Petit revenait aussi à Rome en mai 1926, mais mourait l'année suivante.
Dans cette ambiance si favorable à l'intelligence des projets et des
moyens d'étude, le P. Laurent s'est formé presque en autodidacte.
Deux années après son retour à Kadiköy, le P. Laurent prenait, au début
de 1930, la direction des Echos d'Orient pour remplacer le P. Sévérien
Salaville, que son état de santé réduisait chroniquement à l'inactivité. Tout
en étendant ses recherches autour du patriarche Jean Beccos au point
d'annoncer dès 1932 une édition critique de Pachymère, le nouveau directeur
s'installait avec l'assurance d'un maître dans la fonction qu'il assuma
pendant près de quarante ans.

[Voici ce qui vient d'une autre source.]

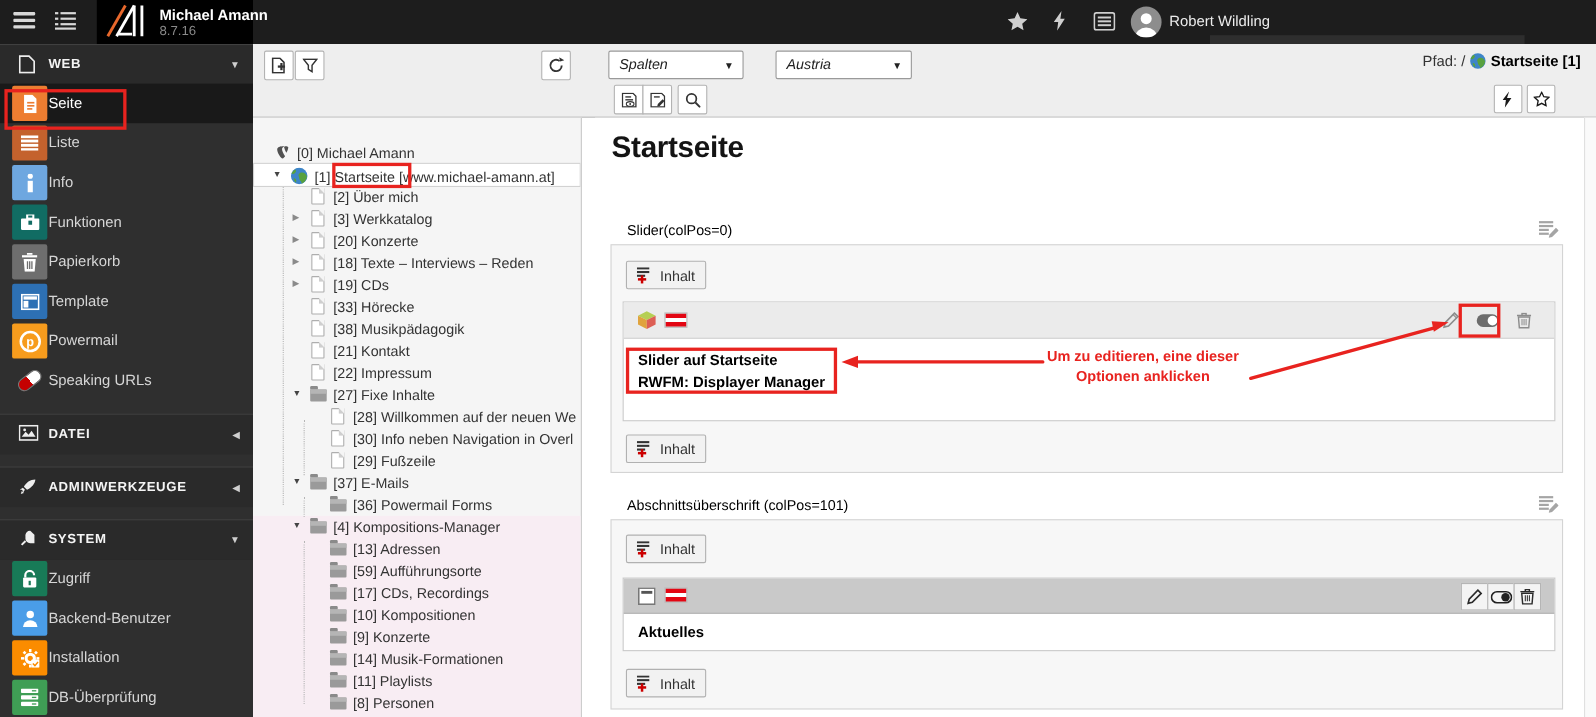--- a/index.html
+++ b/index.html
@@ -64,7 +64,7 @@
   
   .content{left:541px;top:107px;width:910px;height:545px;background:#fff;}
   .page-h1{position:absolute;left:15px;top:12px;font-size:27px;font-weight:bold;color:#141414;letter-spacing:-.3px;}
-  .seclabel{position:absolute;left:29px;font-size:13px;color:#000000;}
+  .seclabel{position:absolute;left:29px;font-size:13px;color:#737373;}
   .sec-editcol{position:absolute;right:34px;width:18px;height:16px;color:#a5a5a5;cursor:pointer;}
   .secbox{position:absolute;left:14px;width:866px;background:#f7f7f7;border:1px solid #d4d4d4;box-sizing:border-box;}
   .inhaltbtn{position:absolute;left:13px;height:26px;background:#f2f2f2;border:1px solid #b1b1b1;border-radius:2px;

D'emblée il s'imposait à l'attention du monde
savant par l'étendue de son information, la rigueur de la critique et cette
pointe d'agressivité, éclose, dans la pure tradition des moines du désert,
sous la lumière de l'Orient. L'ancien projet d'une refonte de VOriens
Christianus reprenait corps et suscitait l'élaboration de nouveaux plans de
recherche en vue de réaliser les instruments de travail tant attendus :
projets sur projets, mais aussi intense activité de recherche en toutes
directions, qu'il fallait concilier avec la rédaction régulière d'une revue et
diverses tâches matérielles.
Quoiqu 'admirablement situé dans la banlieue asiatique de l'ancienne
capitale byzantine, l'Institut de Kadiköy souffrait de sa position, surtout à
la suite des changements politiques qui modifièrent notablement les
conditions de vie des savants étrangers et des religieux en particulier, au point
qu'il fallut envisager le départ. Le transfert à Athènes s'étant heurté en
1935 au veto du gouvernement grec, Bucarest offrit toutes les conditions
souhaitées pour une nouvelle installation, de préférence à Jérusalem et
Strasbourg : local neuf et bien adapté, maintien d'un contact avec l'Orient,
accueil flatteur et généreux des autorités. Pour le P. Laurent, qui faisait
reconnaître le titre officiel d'Institut français d'Etudes byzantines,
l'inauguration constituait un succès personnel plein de promesses (n° 143)1. La

1. Les quelques numéros cités ici renvoient aux articles de la bibliographie publiée
ci-après.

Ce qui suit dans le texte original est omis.